(Beginning of Stored data)
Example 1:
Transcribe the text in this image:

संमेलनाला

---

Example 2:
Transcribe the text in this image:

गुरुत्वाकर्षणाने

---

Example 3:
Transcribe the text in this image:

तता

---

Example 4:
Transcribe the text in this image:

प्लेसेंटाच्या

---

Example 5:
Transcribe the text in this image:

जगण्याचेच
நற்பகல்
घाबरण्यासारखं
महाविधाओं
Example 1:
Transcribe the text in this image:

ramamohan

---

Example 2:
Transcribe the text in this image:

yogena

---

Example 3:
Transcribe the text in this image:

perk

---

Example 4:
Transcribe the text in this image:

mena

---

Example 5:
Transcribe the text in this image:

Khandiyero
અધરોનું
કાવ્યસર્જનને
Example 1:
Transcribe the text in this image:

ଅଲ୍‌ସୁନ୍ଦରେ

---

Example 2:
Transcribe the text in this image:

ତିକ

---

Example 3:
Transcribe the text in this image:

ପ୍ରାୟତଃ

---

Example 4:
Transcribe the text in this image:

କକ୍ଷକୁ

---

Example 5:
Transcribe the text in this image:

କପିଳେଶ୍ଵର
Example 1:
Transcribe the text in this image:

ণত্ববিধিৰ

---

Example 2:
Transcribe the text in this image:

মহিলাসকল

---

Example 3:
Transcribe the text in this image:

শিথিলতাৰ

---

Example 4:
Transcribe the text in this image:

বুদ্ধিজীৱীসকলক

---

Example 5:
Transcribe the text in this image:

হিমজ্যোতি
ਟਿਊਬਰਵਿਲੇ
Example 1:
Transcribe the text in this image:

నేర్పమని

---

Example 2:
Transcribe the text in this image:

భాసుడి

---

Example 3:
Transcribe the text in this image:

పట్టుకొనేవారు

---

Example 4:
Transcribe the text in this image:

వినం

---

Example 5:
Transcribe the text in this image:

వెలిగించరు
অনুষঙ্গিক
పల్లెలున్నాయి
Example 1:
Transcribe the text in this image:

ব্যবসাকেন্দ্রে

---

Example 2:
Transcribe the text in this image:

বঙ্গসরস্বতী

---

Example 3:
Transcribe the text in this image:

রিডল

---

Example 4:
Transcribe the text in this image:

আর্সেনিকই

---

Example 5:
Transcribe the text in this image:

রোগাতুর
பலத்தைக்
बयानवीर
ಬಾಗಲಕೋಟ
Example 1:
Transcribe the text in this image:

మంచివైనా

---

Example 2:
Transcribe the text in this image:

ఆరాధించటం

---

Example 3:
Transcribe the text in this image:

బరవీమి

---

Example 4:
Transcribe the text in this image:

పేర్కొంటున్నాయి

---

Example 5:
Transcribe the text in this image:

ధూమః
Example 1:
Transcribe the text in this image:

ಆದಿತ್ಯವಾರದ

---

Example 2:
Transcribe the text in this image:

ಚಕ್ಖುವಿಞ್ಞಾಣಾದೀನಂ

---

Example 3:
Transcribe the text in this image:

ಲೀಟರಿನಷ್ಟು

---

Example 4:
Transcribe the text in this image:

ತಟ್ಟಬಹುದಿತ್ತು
(End of Stored data)
→ Try it
Write the material out once more, exactly.

→ Output of the exercise
Example 1:
Transcribe the text in this image:

संमेलनाला

---

Example 2:
Transcribe the text in this image:

गुरुत्वाकर्षणाने

---

Example 3:
Transcribe the text in this image:

तता

---

Example 4:
Transcribe the text in this image:

प्लेसेंटाच्या

---

Example 5:
Transcribe the text in this image:

जगण्याचेच
நற்பகல்
घाबरण्यासारखं
महाविधाओं
Example 1:
Transcribe the text in this image:

ramamohan

---

Example 2:
Transcribe the text in this image:

yogena

---

Example 3:
Transcribe the text in this image:

perk

---

Example 4:
Transcribe the text in this image:

mena

---

Example 5:
Transcribe the text in this image:

Khandiyero
અધરોનું
કાવ્યસર્જનને
Example 1:
Transcribe the text in this image:

ଅଲ୍‌ସୁନ୍ଦରେ

---

Example 2:
Transcribe the text in this image:

ତିକ

---

Example 3:
Transcribe the text in this image:

ପ୍ରାୟତଃ

---

Example 4:
Transcribe the text in this image:

କକ୍ଷକୁ

---

Example 5:
Transcribe the text in this image:

କପିଳେଶ୍ଵର
Example 1:
Transcribe the text in this image:

ণত্ববিধিৰ

---

Example 2:
Transcribe the text in this image:

মহিলাসকল

---

Example 3:
Transcribe the text in this image:

শিথিলতাৰ

---

Example 4:
Transcribe the text in this image:

বুদ্ধিজীৱীসকলক

---

Example 5:
Transcribe the text in this image:

হিমজ্যোতি
ਟਿਊਬਰਵਿਲੇ
Example 1:
Transcribe the text in this image:

నేర్పమని

---

Example 2:
Transcribe the text in this image:

భాసుడి

---

Example 3:
Transcribe the text in this image:

పట్టుకొనేవారు

---

Example 4:
Transcribe the text in this image:

వినం

---

Example 5:
Transcribe the text in this image:

వెలిగించరు
অনুষঙ্গিক
పల్లెలున్నాయి
Example 1:
Transcribe the text in this image:

ব্যবসাকেন্দ্রে

---

Example 2:
Transcribe the text in this image:

বঙ্গসরস্বতী

---

Example 3:
Transcribe the text in this image:

রিডল

---

Example 4:
Transcribe the text in this image:

আর্সেনিকই

---

Example 5:
Transcribe the text in this image:

রোগাতুর
பலத்தைக்
बयानवीर
ಬಾಗಲಕೋಟ
Example 1:
Transcribe the text in this image:

మంచివైనా

---

Example 2:
Transcribe the text in this image:

ఆరాధించటం

---

Example 3:
Transcribe the text in this image:

బరవీమి

---

Example 4:
Transcribe the text in this image:

పేర్కొంటున్నాయి

---

Example 5:
Transcribe the text in this image:

ధూమః
Example 1:
Transcribe the text in this image:

ಆದಿತ್ಯವಾರದ

---

Example 2:
Transcribe the text in this image:

ಚಕ್ಖುವಿಞ್ಞಾಣಾದೀನಂ

---

Example 3:
Transcribe the text in this image:

ಲೀಟರಿನಷ್ಟು

---

Example 4:
Transcribe the text in this image:

ತಟ್ಟಬಹುದಿತ್ತು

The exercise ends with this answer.